◆ Exercise objective
Copy out the passage on modeling HTLV-I and HIV-1 coinfection word for word, in full.

◆ Given passage
Human immunodeficiency virus type 1 (HIV-1) and human T-lymphotropic virus type I (HTLV-I) are two retroviruses that have a similar fashion of transmission via sharp objects contaminated by viruses, transplant surgery, transfusion, and sexual relations. Simultaneous infections with HTLV-I and HIV-1 usually occur in areas where both viruses have become endemic. CD 4 + T cells are the main targets of HTLV-I, while HIV-1 can infect CD 4 + T cells and macrophages. It is the aim of this study to develop a model of HTLV-I and HIV-1 coinfection that describes the interactions of nine compartments: susceptible cells of both CD 4 + T cells and macrophages, HIV-1-infected cells that are latent/active in both CD 4 + T cells and macrophages, HTLV-I-infected CD 4 + T cells that are latent/active, and free HIV-1 particles. The well-posedness, existence of equilibria, and global stability analysis of our model are investigated. The Lyapunov function and LaSalle’s invariance principle were used to study the global asymptotic stability of all equilibria. The theoretically predicted outcomes were verified by utilizing numerical simulations. The effect of including the macrophages and latent reservoirs in the HTLV-I and HIV-1 coinfection model is discussed. We show that the presence of macrophages makes a coinfection model more realistic when the case of the coexistence of HIV-1 and HTLV-I is established. Moreover, we have shown that neglecting the latent reservoirs in HTLV-I and HIV-1 coinfection modeling will lead to the design of an overflow of anti-HIV-1 drugs.

◆ Supplied material
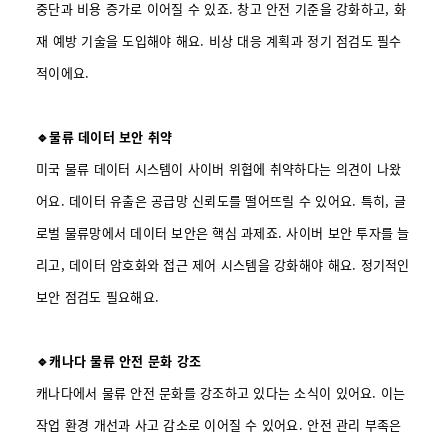
중단과 비용 증가로 이어질 수 있죠. 창고 안전 기준을 강화하고, 화
재 예방 기술을 도입해야 해요. 비상 대응 계획과 정기 점검도 필수
적이에요.
🔹물류 데이터 보안 취약
미국 물류 데이터 시스템이 사이버 위협에 취약하다는 의견이 나왔
어요. 데이터 유출은 공급망 신뢰도를 떨어뜨릴 수 있어요. 특히, 글
로벌 물류망에서 데이터 보안은 핵심 과제죠. 사이버 보안 투자를 늘
리고, 데이터 암호화와 접근 제어 시스템을 강화해야 해요. 정기적인
보안 점검도 필요해요.
🔹캐나다 물류 안전 문화 강조
캐나다에서 물류 안전 문화를 강조하고 있다는 소식이 있어요. 이는
작업 환경 개선과 사고 감소로 이어질 수 있어요. 안전 관리 부족은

◆ Your response
Human immunodeficiency virus type 1 (HIV-1) and human T-lymphotropic virus type I (HTLV-I) are two retroviruses that have a similar fashion of transmission via sharp objects contaminated by viruses, transplant surgery, transfusion, and sexual relations. Simultaneous infections with HTLV-I and HIV-1 usually occur in areas where both viruses have become endemic. CD 4 + T cells are the main targets of HTLV-I, while HIV-1 can infect CD 4 + T cells and macrophages. It is the aim of this study to develop a model of HTLV-I and HIV-1 coinfection that describes the interactions of nine compartments: susceptible cells of both CD 4 + T cells and macrophages, HIV-1-infected cells that are latent/active in both CD 4 + T cells and macrophages, HTLV-I-infected CD 4 + T cells that are latent/active, and free HIV-1 particles. The well-posedness, existence of equilibria, and global stability analysis of our model are investigated. The Lyapunov function and LaSalle’s invariance principle were used to study the global asymptotic stability of all equilibria. The theoretically predicted outcomes were verified by utilizing numerical simulations. The effect of including the macrophages and latent reservoirs in the HTLV-I and HIV-1 coinfection model is discussed. We show that the presence of macrophages makes a coinfection model more realistic when the case of the coexistence of HIV-1 and HTLV-I is established. Moreover, we have shown that neglecting the latent reservoirs in HTLV-I and HIV-1 coinfection modeling will lead to the design of an overflow of anti-HIV-1 drugs.